I can feel Olivia deflate, I already know what she's thinking. I can feel it in the way she breathes against me.
“Do you really think Deck did that to Seren, Trace?”
I lean back, moving to hold her head in my hands as I look her in the eyes.
“Olivia, I know how much your brother meant to you,” I start, already witnessing the little quiver of her top lip as her emotions storm her.
“I know what his death did to you. I wish I was there to help you through it. But I’m here now.
And at the end of the fucking day, all I know is what Seren wrote in her journal.
Declan was probably the closest thing I’d consider a best friend and if he were still alive, I’d fucking kill him. ”
“What if he’s innocent, Trace? What if we can prove that he didn’t do that to her? I mean, from what Seren said, he loved her. I can’t-”
“Olivia.” I press her head into my chest, eager to quiet the flood of thoughts she must be feeling right now.
She sniffles against me, sobs eluding her. “I just- I thought I knew him better than I really did. Both of them.”
I hold her like this for a moment, letting her get it all out. Letting her use me as a vessel for her grief, her pain.
She pulls me in tighter, her arms wrapped around my back.
“You know Seren knew about us?” she starts. “Alli told me that she told her.

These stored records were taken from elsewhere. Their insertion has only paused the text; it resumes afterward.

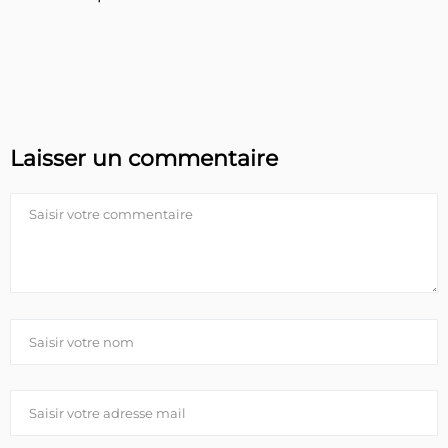
Laisser un commentaire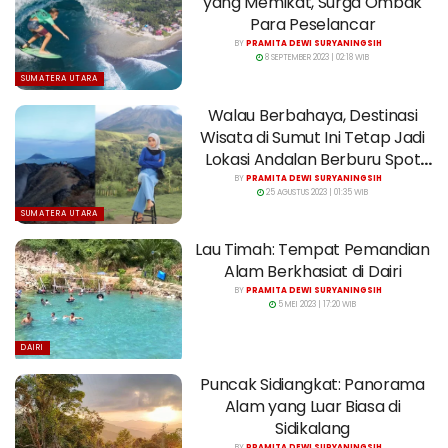
yang Memikat, Surga Ombak
Para Peselancar
BY
PRAMITA DEWI SURYANINGSIH
8 SEPTEMBER 2023 | 02:18 WIB
SUMATERA UTARA
Walau Berbahaya, Destinasi
Wisata di Sumut Ini Tetap Jadi
Lokasi Andalan Berburu Spot
Foto
BY
PRAMITA DEWI SURYANINGSIH
25 AGUSTUS 2023 | 01:35 WIB
SUMATERA UTARA
Lau Timah: Tempat Pemandian
Alam Berkhasiat di Dairi
BY
PRAMITA DEWI SURYANINGSIH
5 MEI 2023 | 17:20 WIB
DAIRI
Puncak Sidiangkat: Panorama
Alam yang Luar Biasa di
Sidikalang
BY
PRAMITA DEWI SURYANINGSIH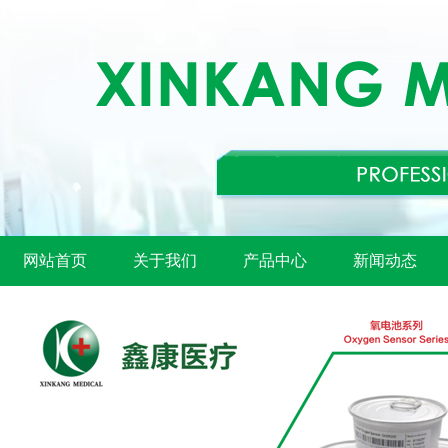
网站首页
关于我们
产品中心
新闻动态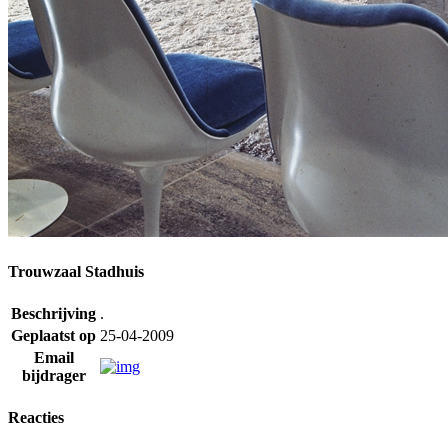
Trouwzaal Stadhuis
Beschrijving
.
Geplaatst op
25-04-2009
Email
bijdrager
Reacties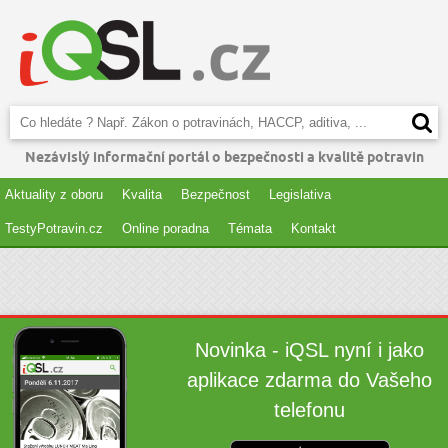
Nezávislý informační portál o bezpečnosti a kvalitě potravin
Aktuality z oboru
Kvalita
Bezpečnost
Legislativa
TestyPotravin.cz
Online poradna
Témata
Kontakt
Novinka - iQSL nyní i jako
aplikace zdarma do Vašeho
telefonu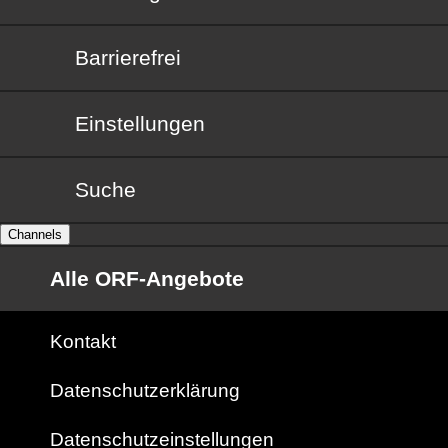
Barrierefrei
Barrierefrei
Einstellungen
Suche
Channels
Alle ORF-Angebote
Kontakt
Datenschutzerklärung
Datenschutzeinstellungen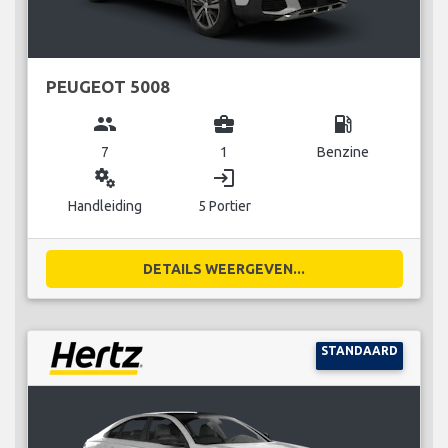
PEUGEOT 5008
group
business_center
local_gas_station
7
1
Benzine
miscellaneous_services
login
Handleiding
5 Portier
DETAILS WEERGEVEN...
STANDAARD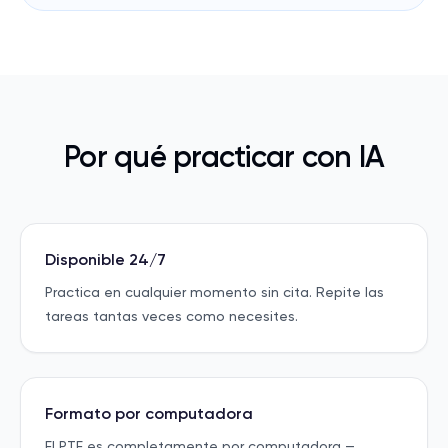
Por qué practicar con IA
Disponible 24/7
Practica en cualquier momento sin cita. Repite las
tareas tantas veces como necesites.
Formato por computadora
El PTE es completamente por computadora —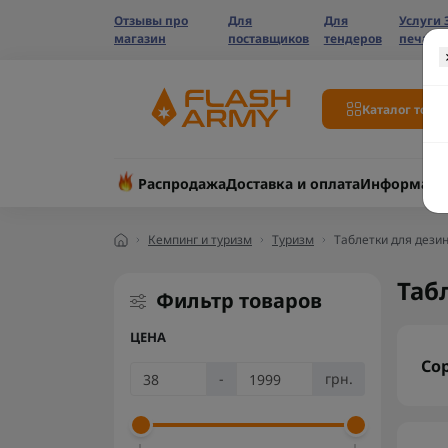
Отзывы про
Для
Для
Услуги 
магазин
поставщиков
тендеров
печати
Каталог това
Распродажа
Доставка и оплата
Информаци
Кемпинг и туризм
Туризм
Таблетки для дези
Таб
Фильтр товаров
ЦЕНА
Со
-
грн.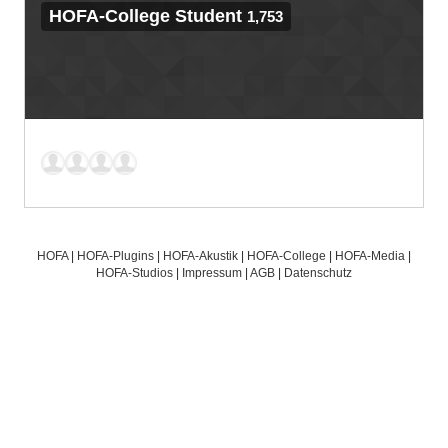
HOFA-College Student
1,753
HOFA
|
HOFA-Plugins
|
HOFA-Akustik
|
HOFA-College
|
HOFA-Media
|
HOFA-Studios
|
Impressum
|
AGB
|
Datenschutz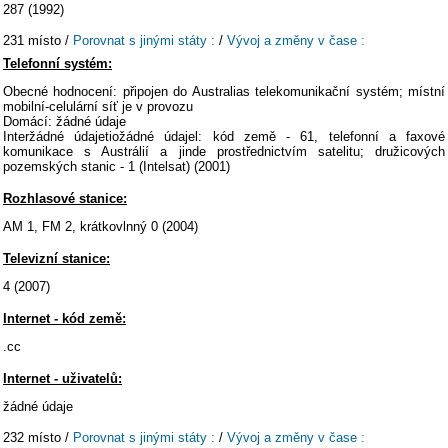
287 (1992)
231 místo /
Porovnat s jinými státy :
/
Vývoj a změny v čase :
Telefonní systém:
Obecné hodnocení: připojen do Australias telekomunikační systém; místní
mobilní-celulární síť je v provozu
Domácí: žádné údaje
Interžádné údajetiožádné údajel: kód země - 61, telefonní a faxové
komunikace s Austrálií a jinde prostřednictvím satelitu; družicových
pozemských stanic - 1 (Intelsat) (2001)
Rozhlasové stanice:
AM 1, FM 2, krátkovlnný 0 (2004)
Televizní stanice:
4 (2007)
Internet - kód země:
.cc
Internet - uživatelů:
žádné údaje
232 místo /
Porovnat s jinými státy :
/
Vývoj a změny v čase :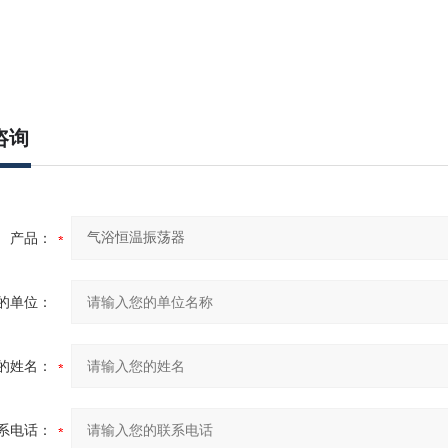
咨询
产品：
的单位：
的姓名：
系电话：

And to think that whole time, I was trying to protect her. All while she already had a feeling about us and all while she was in love with my fucking brother.”
My heart hurts for her. I know how fucking destroyed seeing her with Jensen made me.
I saw fucking red. But back then, even though I gave her a lot of shit for it, I knew that in her heart she thought she was doing the right thing by wanting to keep us a secret from Seren.
Though I can’t help but to wonder what would have happened if we had just told her sooner.
“What are we doing, Trace?” Olivia unravels her arms and steps back, worry swirls in her eyes. “What are we going to do?”